Gül’ün bundan sonrası siyasi yaşamı hep Türkiye içinde düşünülmekte ve yorumlanmaktadır. Ancak öyle olmayacaktır. Uluslar arası toplumun taraf olduğu önemli uluslar arası veya ulusal sorunlarda uluslar arası toplumun temsilcisi olarak görevlendirilmesi olasıdır. Finlandiya’nın eski Cumhurbaşkanı Ahtisaari’nin Kosova sorununun çözümünde ve sonrasında da başka sorunların çözümlenmesinde BM adına yaptığı görevler gibi görevlerin Gül’e de tevdi edilmesi olasılığı vardır.
Kısa vadede böylesi görevler alabilecek olan Gül’ün orta vadede daha önemli görevlere talip olması da sürpriz olmayacaktır. Beğenilir veya beğenilmez, AKP siyasi tarzı hep mega-projeler üzerine kurgulanmıştır. Dış politikada olsun, yurt içindeki merkezi hükümetin veya yerel yönetimlerin yatırımlarında olsun büyük projeler üzerinden siyaset yaptılar ve halen de yapıyorlar. Türkiye son on yıl, geçmişte düşünülemeyecek boyut ve hacimdeki projelere kolayca kalkışan ve tamamlayan bir AKP tarzı siyasetle yönetilmiştir. Dolayısıyla, Abdullah Gül bağlamında, uluslar arası siyasette de mega-proje düşünmeleri olasıdır ve olabilecek en mega-proje de Gül’ün BM Genel Sekreterliği veya NATO Genel Sekreterliği olabilir.

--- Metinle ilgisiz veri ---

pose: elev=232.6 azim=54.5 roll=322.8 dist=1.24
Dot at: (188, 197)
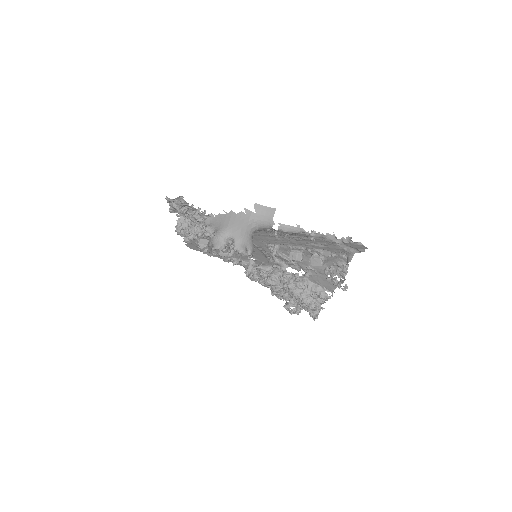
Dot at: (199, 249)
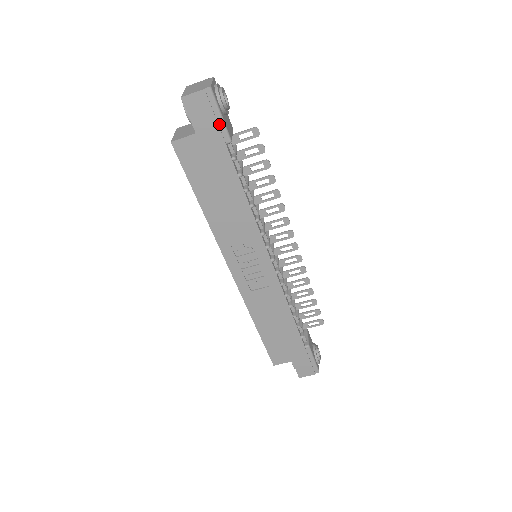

AKP’nin Türkiye Cumhuriyeti’nin 100. yılı için, yani 2023 için özel projeleri olduğu konuşulmaktadır. Bu yılda, BM veya NATO Genel Sekreteri’nin bir Türk olması projesi, AKP’nin siyasetteki ‘büyük vizyon’ tarzı ile örtüşen bir projedir. Ban Ki Moon’dan sonra görev yapacak BM Genel Sekreteri, Türkiye’nin de bulunduğu bölgeden seçilecektir. Gül’ün o günlere kadar değişik uluslar arası konularda başarılı görevler yapması halinde, bu göreve veya NATO Genel Sekreterliği’ne talip olması ve seçilmesi sürpriz olmayacaktır. Dolayısıyla Abdullah Gül’ün yeni siyasi yaşamının Türkiye sınırları içinde kalması olasılığı düşüktür, AKP’nin siyasal vizyon tarzı düşünüldüğünde de, onun için dar bir alan olarak kalır.
Bütün bunlar, Türkiye’nin son on yılının siyasi olay ve olguların irdelemesinden çıkan öngörülerdir.